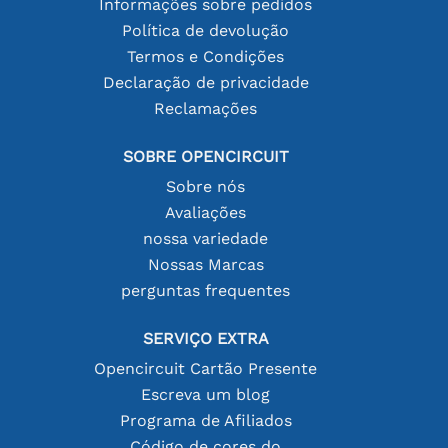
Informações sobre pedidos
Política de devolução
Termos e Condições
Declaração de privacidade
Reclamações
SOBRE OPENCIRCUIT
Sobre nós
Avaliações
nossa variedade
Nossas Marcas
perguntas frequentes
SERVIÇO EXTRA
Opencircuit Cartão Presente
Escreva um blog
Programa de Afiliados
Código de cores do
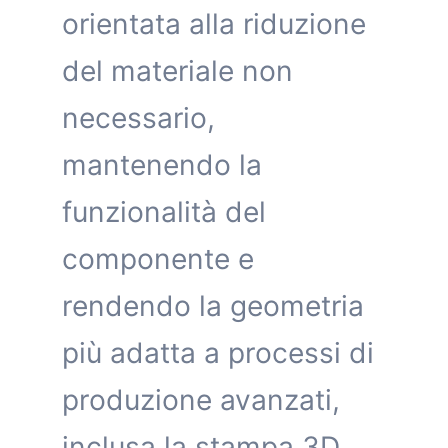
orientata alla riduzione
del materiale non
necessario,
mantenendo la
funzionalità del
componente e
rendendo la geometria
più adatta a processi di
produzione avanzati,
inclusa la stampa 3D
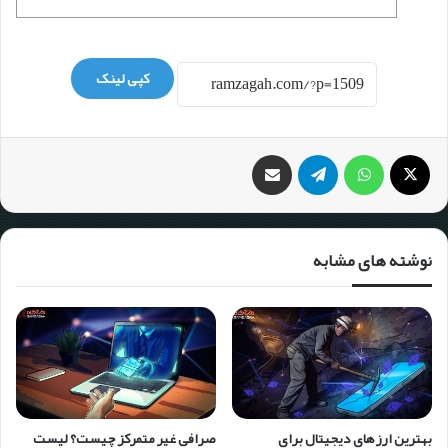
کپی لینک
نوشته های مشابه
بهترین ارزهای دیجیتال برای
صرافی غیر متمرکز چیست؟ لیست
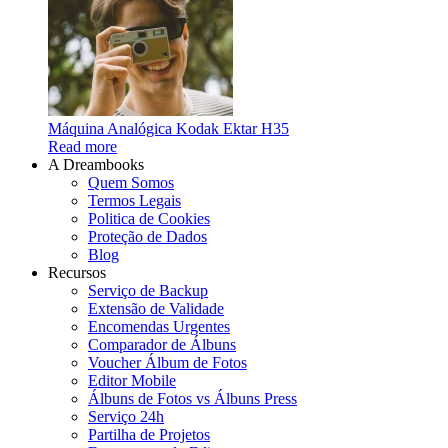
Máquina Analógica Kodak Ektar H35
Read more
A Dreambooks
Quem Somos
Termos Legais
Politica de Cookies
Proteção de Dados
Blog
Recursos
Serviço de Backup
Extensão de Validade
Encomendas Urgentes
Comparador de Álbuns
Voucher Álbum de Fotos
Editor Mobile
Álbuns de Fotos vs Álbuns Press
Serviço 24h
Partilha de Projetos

---

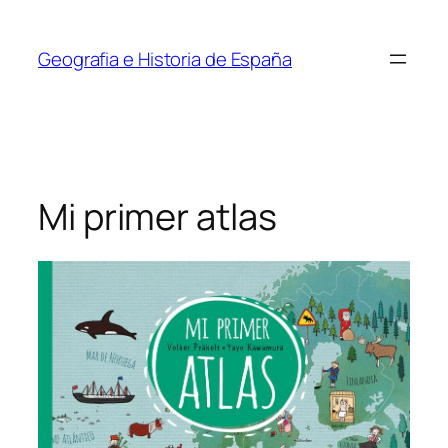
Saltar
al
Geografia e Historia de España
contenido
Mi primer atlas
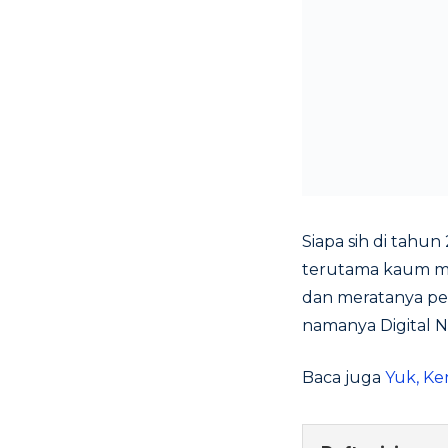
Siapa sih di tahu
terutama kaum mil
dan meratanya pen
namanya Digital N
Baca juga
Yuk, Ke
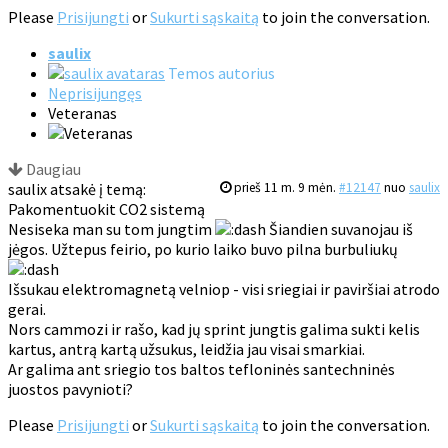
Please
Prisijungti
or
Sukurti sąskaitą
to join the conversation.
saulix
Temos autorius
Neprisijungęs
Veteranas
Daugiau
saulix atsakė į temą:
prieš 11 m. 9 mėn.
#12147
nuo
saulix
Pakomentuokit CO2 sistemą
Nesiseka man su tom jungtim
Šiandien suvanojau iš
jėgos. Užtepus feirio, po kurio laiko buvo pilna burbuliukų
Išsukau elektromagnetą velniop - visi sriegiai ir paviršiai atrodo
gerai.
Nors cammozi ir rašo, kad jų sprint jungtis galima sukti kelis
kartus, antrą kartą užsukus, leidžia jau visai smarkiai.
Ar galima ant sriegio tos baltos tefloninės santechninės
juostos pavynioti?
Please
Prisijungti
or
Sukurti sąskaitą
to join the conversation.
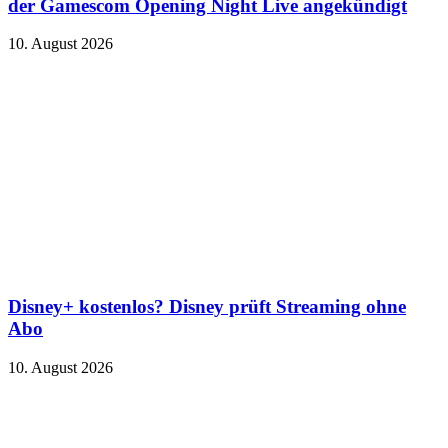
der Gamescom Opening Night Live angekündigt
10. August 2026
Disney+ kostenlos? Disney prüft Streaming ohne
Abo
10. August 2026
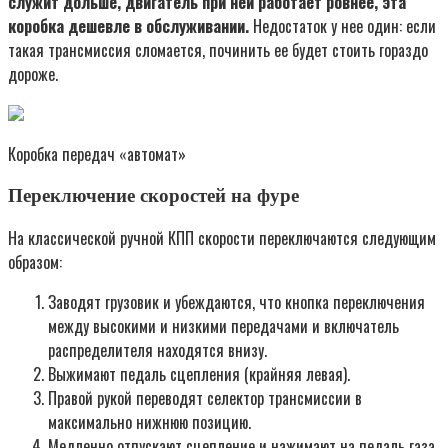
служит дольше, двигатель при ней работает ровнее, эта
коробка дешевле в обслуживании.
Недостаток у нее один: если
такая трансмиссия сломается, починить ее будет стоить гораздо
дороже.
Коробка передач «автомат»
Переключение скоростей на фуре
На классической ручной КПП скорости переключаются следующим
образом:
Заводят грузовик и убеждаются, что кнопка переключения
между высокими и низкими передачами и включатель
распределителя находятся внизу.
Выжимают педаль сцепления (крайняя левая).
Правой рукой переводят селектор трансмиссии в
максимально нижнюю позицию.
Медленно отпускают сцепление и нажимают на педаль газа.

* * *

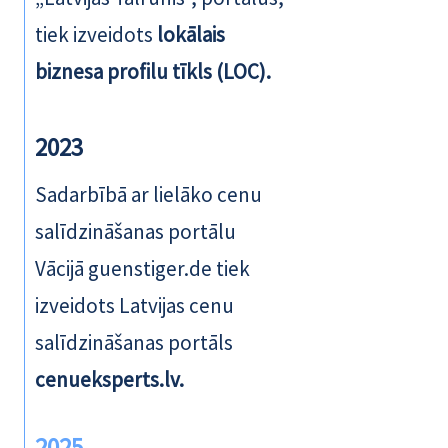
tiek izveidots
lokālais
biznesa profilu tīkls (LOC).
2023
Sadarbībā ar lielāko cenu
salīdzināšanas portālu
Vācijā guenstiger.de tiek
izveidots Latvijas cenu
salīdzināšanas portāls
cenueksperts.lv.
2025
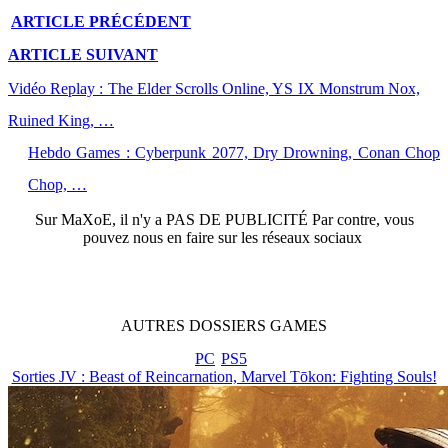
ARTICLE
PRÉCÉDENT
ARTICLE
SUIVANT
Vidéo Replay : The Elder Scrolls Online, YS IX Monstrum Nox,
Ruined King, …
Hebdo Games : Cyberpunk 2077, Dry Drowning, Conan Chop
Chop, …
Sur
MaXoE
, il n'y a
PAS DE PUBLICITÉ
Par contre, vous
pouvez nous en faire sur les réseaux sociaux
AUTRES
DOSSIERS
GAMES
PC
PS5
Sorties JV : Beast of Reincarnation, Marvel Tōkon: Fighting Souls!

▸ YOUR OBJECTIVE:
The answer must be every line of the listing that holds the word "Fotos".

▸ RESULT FOR THIS TASK:
Voucher Álbum de Fotos
Álbuns de Fotos vs Álbuns Press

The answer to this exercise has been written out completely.